NFT yeni bir hak türü yada yeni bir ürün sayılabilir mi? Yani yazılı bir kontrat yapılsa da bir bir saydığımız haklar devredilse de, NFT sonradan ortaya çıkan bir tatbik olduğu için bir çok eski tarihindeki sözleşmede yer almadığı için acaba iyi mi değerlendirmek gerekir. Açıkçası, bir düşünce yada sanat eseri için NFT yokken meydana getirilen bir mali hak devir sözleşmesinin NFT’yi yorum yöntemiyle, kendiliğinden kapsayacağını söylemek pek güçtür. Böyle genişletici bir yaklaşımı kabul etmek için hususi bir sebep bulunmuyor. Bizim görüşümüz bu noktada, yapıt sahibi, sanatçı lehine yorum yapmaktan yana. Zira kanunun amacı sanatçıyı korumak. Sosyal hukuk zayıfı korur. Sanatçı, endüstriye karşı zayıftır. NFT şeklinde sanatçının açıkça anlatım etmediği ve belirtmediği, kanundaki usulle ve yöntemle anmadığı bir tatbik ortaya çıktığında sanatçının lehine bir yorum yapılmalıdır. NFT yokken meydana getirilen bir sözleşmede tüm mali haklar devredilmiş olsa bile sonradan ortaya çıkan NFT şeklinde durumları otomatikman kapsama almamak gerekir. Burada sanatçının lehine yorum yaparak o tarihte bu mevzuda bir düşüncesi ve bir tasarrufu, bir devir işlemi olmadığından onu genişletici halde yorumlamamak gerekir. Nitekim benzer durumlara dair tarihsel örneklerdeki mahkeme kararları da bu yöndedir.
Aksi görüşler normal olarak mevcut. NFT olarak devredilmesi hususunu, mali haklardan dijital iletim hakkının bir türü olarak değerlendirenlere muadil geliyoruz. Bu görüşte olanlar bir sözleşmeyle tablo sahibi yada ressam dijital iletme hakkını devrettiyse, NFT de devretmiş olur diyorlar. Bu da hukuki açıdan bakıldığında genişletici yorum yöntemiyle NFT’yi kapsam içerisine almak olur. Fakat ismen sayma yöntemi bir tedavül şartı. Amacı ise devredeni düşünmeye ve karar vermeye, bir iradeye haiz olmaya sevk etmek. NFT yokken bir kontrat yapanın NFT’yi düşünmediği, devretmediği, bu yönde bir iradesinin olmadı açık. O bakımdan üstünde hak devam eden bir düşünce ve sanat eserine NFT hakkı bizce açıkça ve yazılı halde devredilmedikçe yapıt sahibinin uhdesinde kalmaya devam ediyor. Yani, bir NFT üreticisi siparişle sanat eseri ürettirdiğinde sözleşmeye NFT hakkını eklemeli. Mevcut sözleşmelere NFT eklenmek isteniyorsa bu mevzuda ek protokoller yapılmalı. Bunlar yoksa ve mevcut bir düşünce yada sanat eserinin NFT’si çıkartılmak istenirse, NFT üreticisi eserin özgün nüshasını daha öncesinde fiziken satın alana değil sanatçıya gitmeli.
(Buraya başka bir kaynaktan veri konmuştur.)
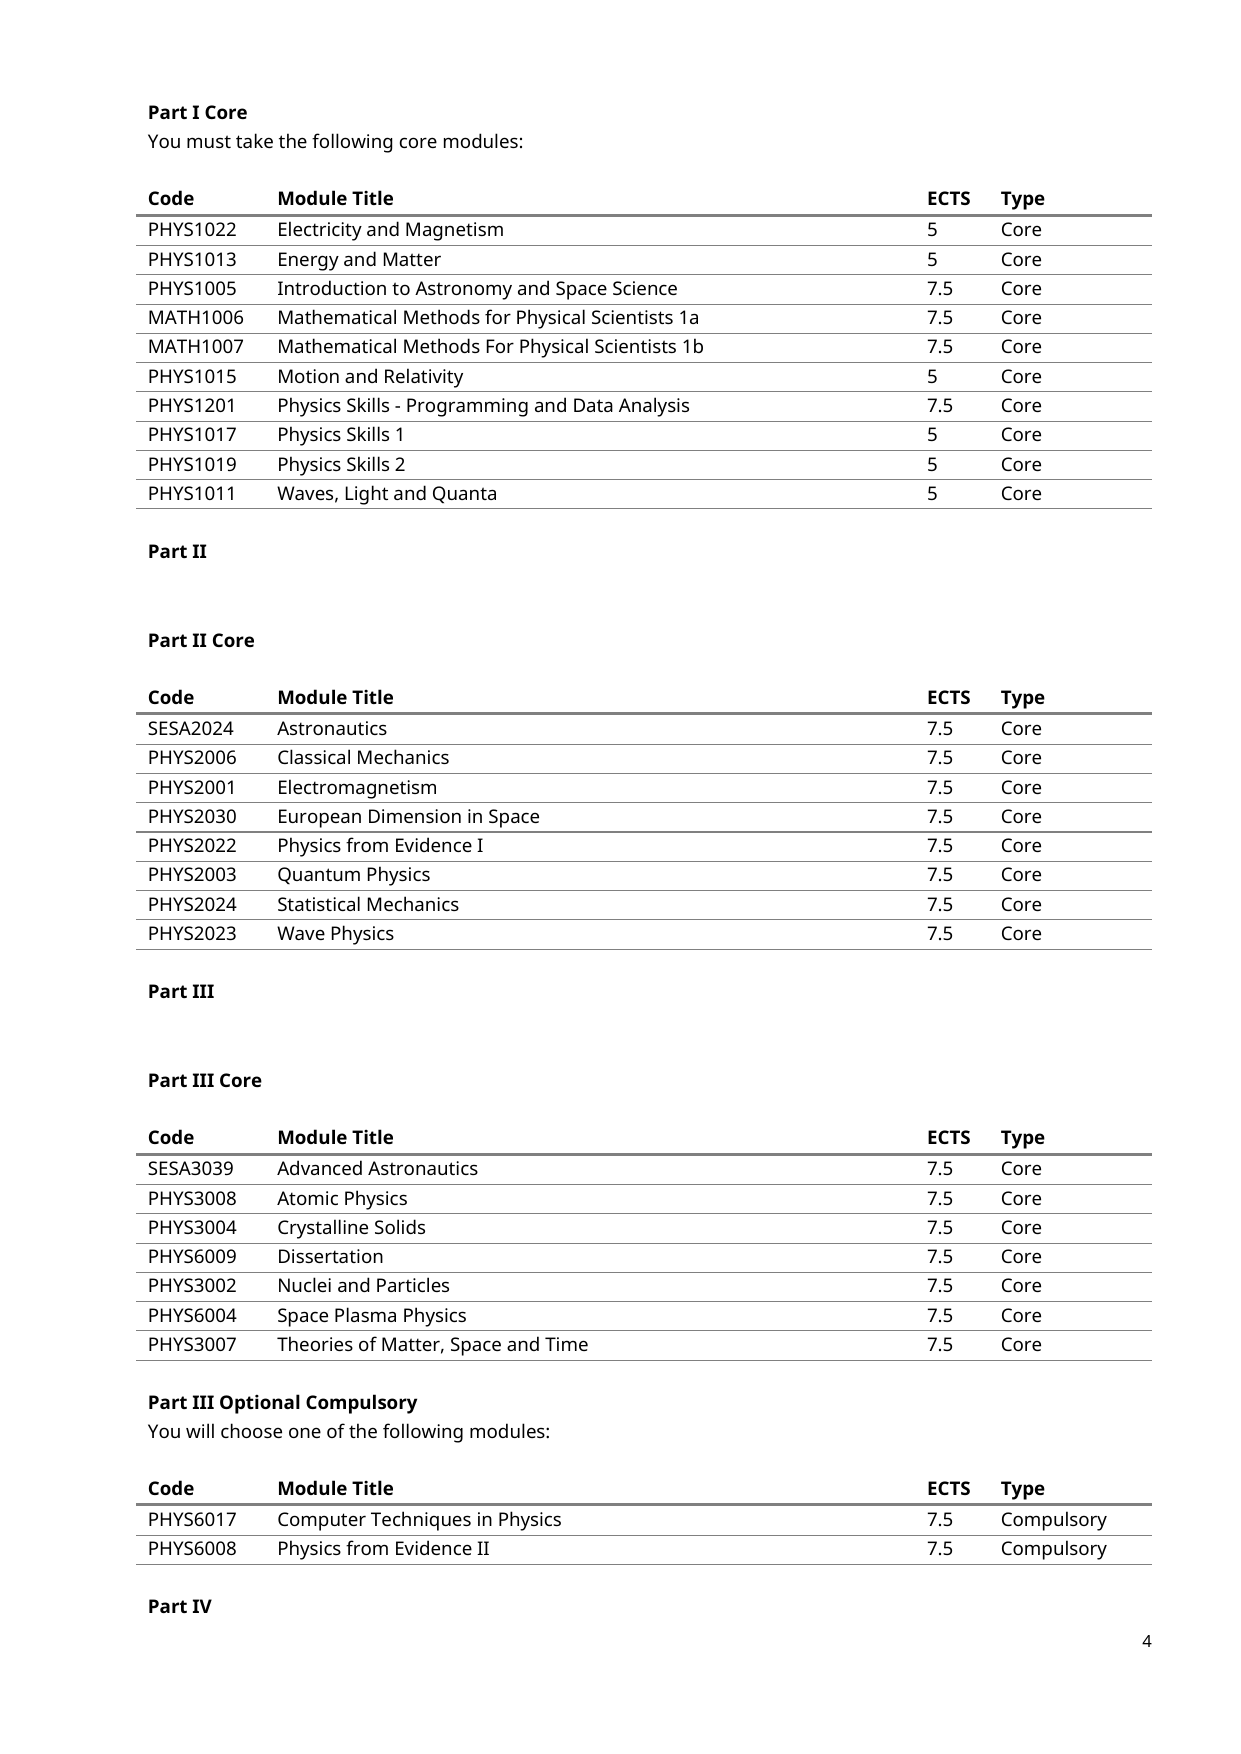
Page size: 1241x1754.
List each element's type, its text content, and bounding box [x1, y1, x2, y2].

table_cell Core [989, 217, 1152, 245]
table_cell Statistical Mechanics [266, 891, 916, 919]
table_cell 7.5 [916, 920, 989, 948]
table_cell MATH1006 [136, 305, 266, 333]
table_cell 7.5 [916, 774, 989, 802]
table_cell Core [989, 451, 1152, 479]
table_cell Astronautics [266, 715, 916, 744]
table_cell Code [136, 1475, 266, 1503]
table_cell Type [989, 1124, 1152, 1152]
table_cell 7.5 [916, 862, 989, 890]
table_cell Code [136, 684, 266, 712]
table_cell SESA3039 [136, 1156, 266, 1184]
table_cell Physics Skills 2 [266, 451, 916, 479]
table_cell 7.5 [916, 1273, 989, 1301]
table_cell Advanced Astronautics [266, 1156, 916, 1184]
table_cell Part I Core You must take the following core modules: [136, 71, 1152, 185]
table_cell 7.5 [916, 891, 989, 919]
table_cell Dissertation [266, 1244, 916, 1272]
table_cell ECTS [916, 1124, 989, 1152]
table_cell PHYS1005 [136, 275, 266, 303]
table_cell Wave Physics [266, 920, 916, 948]
table_cell Part III Optional Compulsory You will choose one of the following modules: [136, 1361, 1152, 1475]
table_cell PHYS2023 [136, 920, 266, 948]
table_cell 7.5 [916, 1185, 989, 1213]
table_cell PHYS1019 [136, 451, 266, 479]
table_cell PHYS1201 [136, 392, 266, 421]
table_cell Mathematical Methods For Physical Scientists 1b [266, 334, 916, 362]
table_cell PHYS2024 [136, 891, 266, 919]
table_cell 7.5 [916, 305, 989, 333]
table_cell Electromagnetism [266, 774, 916, 802]
table_cell Computer Techniques in Physics [266, 1506, 916, 1534]
table_cell Core [989, 275, 1152, 303]
table_cell PHYS1017 [136, 422, 266, 450]
table_cell Type [989, 185, 1152, 213]
table_cell Core [989, 1185, 1152, 1213]
table_cell 7.5 [916, 833, 989, 861]
table_cell ECTS [916, 684, 989, 712]
table_cell Quantum Physics [266, 862, 916, 890]
table_cell ECTS [916, 1475, 989, 1503]
table_cell Part II Core [136, 598, 1152, 684]
table_cell Type [989, 1475, 1152, 1503]
table_cell Mathematical Methods for Physical Scientists 1a [266, 305, 916, 333]
table_cell Core [989, 422, 1152, 450]
table_cell 7.5 [916, 745, 989, 773]
table_cell Classical Mechanics [266, 745, 916, 773]
table_cell SESA2024 [136, 715, 266, 744]
table_cell Core [989, 246, 1152, 274]
table_cell PHYS3008 [136, 1185, 266, 1213]
table_cell Core [989, 862, 1152, 890]
table_cell Code [136, 1124, 266, 1152]
table_cell 7.5 [916, 334, 989, 362]
table_cell 7.5 [916, 275, 989, 303]
table_cell PHYS6017 [136, 1506, 266, 1534]
table_cell Physics Skills 1 [266, 422, 916, 450]
table_cell Motion and Relativity [266, 363, 916, 391]
table_cell Part III Core [136, 1039, 1152, 1124]
table_cell PHYS1013 [136, 246, 266, 274]
table_cell Code [136, 185, 266, 213]
table_cell Electricity and Magnetism [266, 217, 916, 245]
table_cell 7.5 [916, 1506, 989, 1534]
table_cell Part III [136, 950, 1152, 1038]
table_cell Core [989, 774, 1152, 802]
table_cell Module Title [266, 1124, 916, 1152]
table_cell Core [989, 363, 1152, 391]
table_cell 7.5 [916, 803, 989, 831]
table_cell Core [989, 920, 1152, 948]
table_cell 5 [916, 451, 989, 479]
table_cell Physics from Evidence I [266, 833, 916, 861]
table_cell Core [989, 392, 1152, 421]
table_cell Atomic Physics [266, 1185, 916, 1213]
table_cell Physics Skills - Programming and Data Analysis [266, 392, 916, 421]
table_cell Core [989, 1331, 1152, 1359]
table_cell Type [989, 684, 1152, 712]
table_cell Core [989, 803, 1152, 831]
table_cell Introduction to Astronomy and Space Science [266, 275, 916, 303]
table_cell Module Title [266, 684, 916, 712]
table_cell Part II [136, 509, 1152, 598]
table_cell 7.5 [916, 1214, 989, 1242]
table_cell 7.5 [916, 1536, 989, 1564]
table_cell Core [989, 1156, 1152, 1184]
table_cell PHYS6009 [136, 1244, 266, 1272]
table_cell European Dimension in Space [266, 803, 916, 831]
table_cell Part IV [136, 1565, 1152, 1622]
table_cell PHYS3007 [136, 1331, 266, 1359]
table_cell 5 [916, 422, 989, 450]
table_cell 5 [916, 480, 989, 508]
table_cell PHYS6004 [136, 1302, 266, 1330]
table_cell Core [989, 305, 1152, 333]
table_cell 7.5 [916, 392, 989, 421]
table_cell PHYS2006 [136, 745, 266, 773]
table_cell Compulsory [989, 1536, 1152, 1564]
table_cell 7.5 [916, 1302, 989, 1330]
table_cell PHYS2030 [136, 803, 266, 831]
table_cell 7.5 [916, 1244, 989, 1272]
table_cell Theories of Matter, Space and Time [266, 1331, 916, 1359]
table_cell PHYS1022 [136, 217, 266, 245]
table_cell MATH1007 [136, 334, 266, 362]
table_cell Core [989, 891, 1152, 919]
table_cell Module Title [266, 1475, 916, 1503]
table_cell ECTS [916, 185, 989, 213]
table_cell Core [989, 745, 1152, 773]
table_cell Core [989, 334, 1152, 362]
table_cell Core [989, 1244, 1152, 1272]
table_cell Crystalline Solids [266, 1214, 916, 1242]
table_cell PHYS2003 [136, 862, 266, 890]
table_cell PHYS2022 [136, 833, 266, 861]
table_cell 5 [916, 363, 989, 391]
table_cell 7.5 [916, 1156, 989, 1184]
table_cell 7.5 [916, 715, 989, 744]
table_cell PHYS3002 [136, 1273, 266, 1301]
table_cell PHYS1015 [136, 363, 266, 391]
table_cell PHYS6008 [136, 1536, 266, 1564]
table_cell Space Plasma Physics [266, 1302, 916, 1330]
table_cell Core [989, 1273, 1152, 1301]
table_cell PHYS1011 [136, 480, 266, 508]
table_cell 5 [916, 217, 989, 245]
table_cell Physics from Evidence II [266, 1536, 916, 1564]
table_cell Core [989, 1302, 1152, 1330]
table_cell Core [989, 715, 1152, 744]
table_cell Waves, Light and Quanta [266, 480, 916, 508]
table_cell Core [989, 480, 1152, 508]
table_cell Energy and Matter [266, 246, 916, 274]
table_cell 7.5 [916, 1331, 989, 1359]
table_cell 5 [916, 246, 989, 274]
table_cell PHYS3004 [136, 1214, 266, 1242]
table_cell Nuclei and Particles [266, 1273, 916, 1301]
table_cell Compulsory [989, 1506, 1152, 1534]
table_cell Core [989, 833, 1152, 861]
table_cell Core [989, 1214, 1152, 1242]
table_cell Module Title [266, 185, 916, 213]
table_cell PHYS2001 [136, 774, 266, 802]
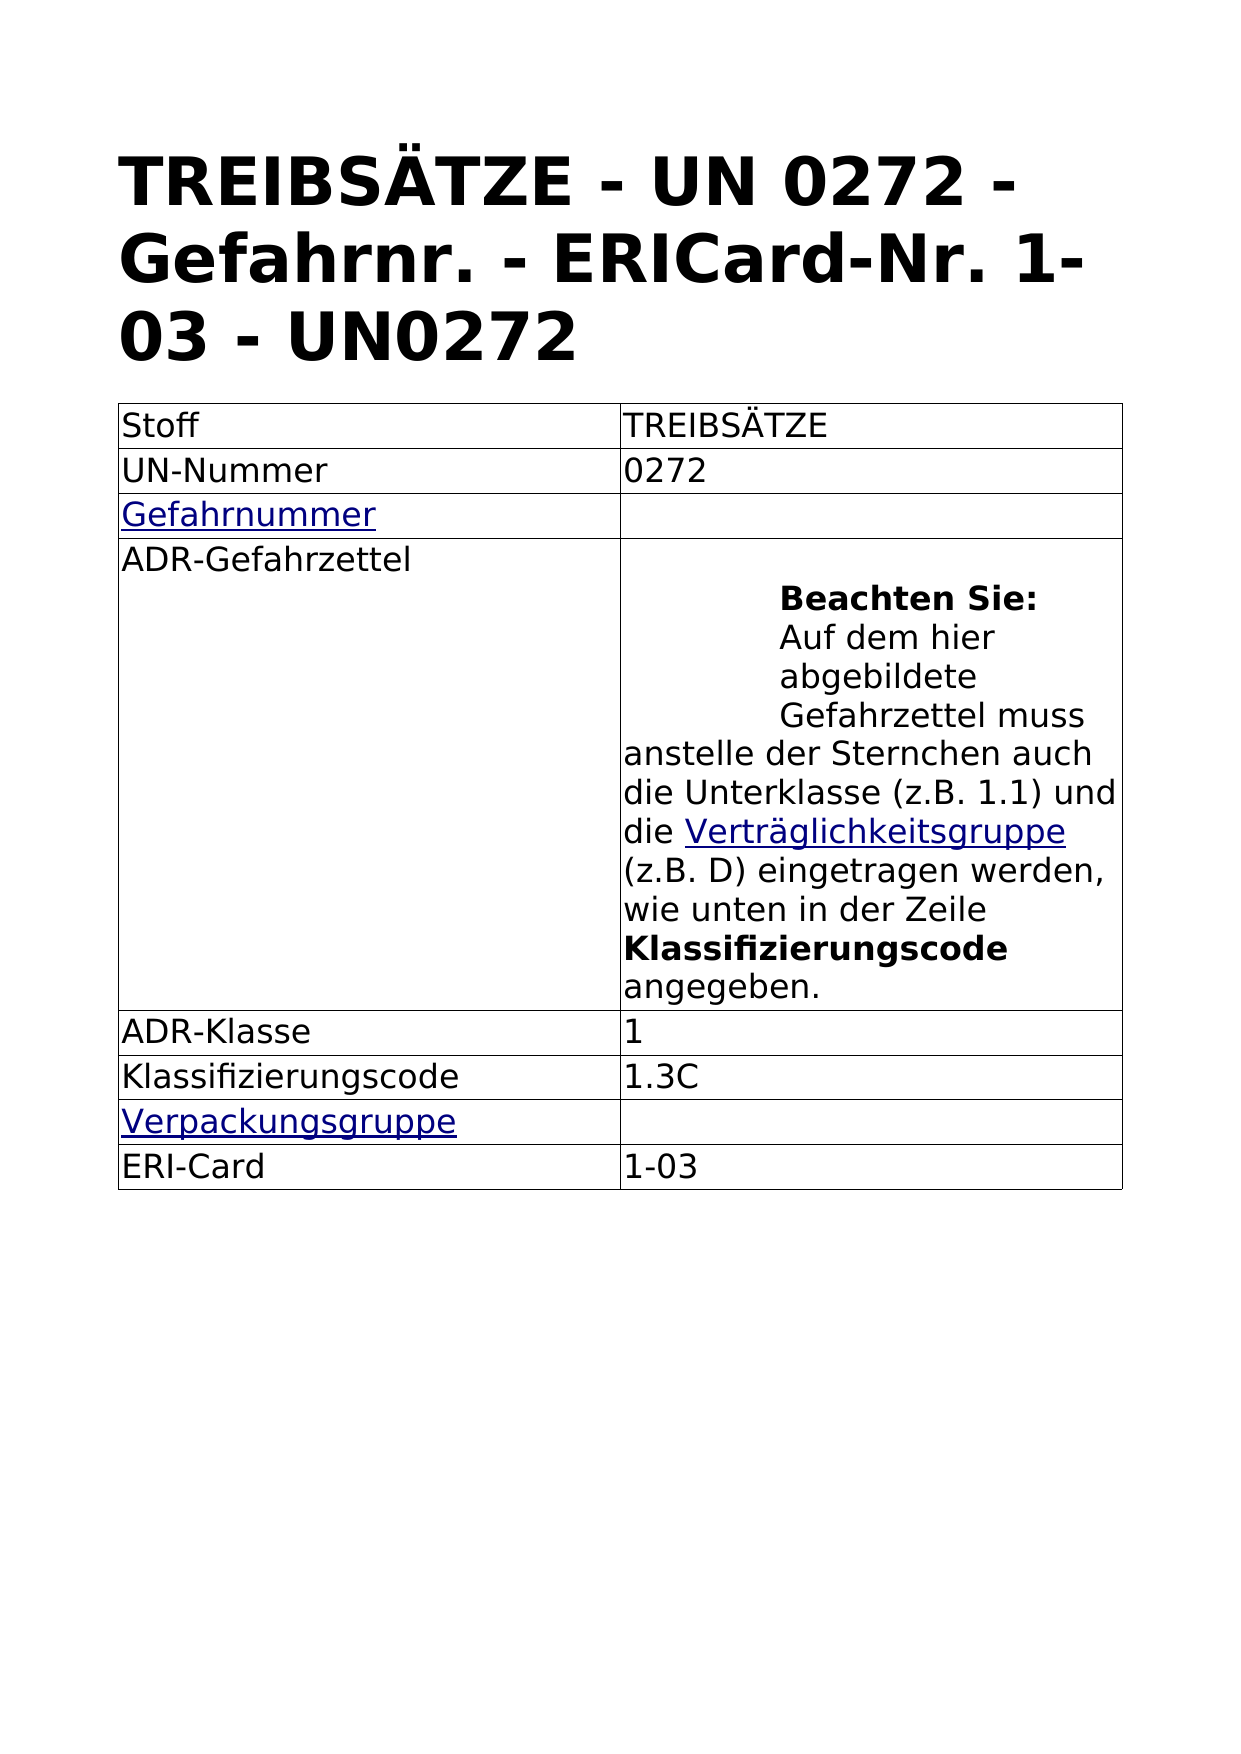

Tabii ki bu değerlendirilme esasen, NFT’nin, yapıt üstündeki haklar demetinde iyi mi değerlendirileceğine bağlı. NFT’nin üretilmesi ve arzı, şayet yayma, çoğaltma, kopyalama yada dijital iletme olarak değerlendirirse, mahkemeler halk için sanat yerine sanayi için sanat demek niteliğinde kalabilir. Eğer bu kapsamda değerlendirmezlerse, NFT, yeni bir hak yada yeni bir ürün olarak kabul edilirse ki hepimiz bu görüşe daha yakınız, otomatikman önceki sözleşmelerin kapsamına girmeyecektir. Belirtelim ki bununla alakalı emsal bir mahkeme sonucu hemen hemen tespit edemedik, sadece kanaatimiz, NFT’nin açıkça sözleşmede sayılanların içinde belirtilmemişse, mali hakların dönemi hususunda yer almasının doğru olmayacağı yönünde. Belirtmeden geçmemek gerekir; bu bununla birlikte sanatçı için sanat ve dolayısıyla halk için sanat anlamına geliyor.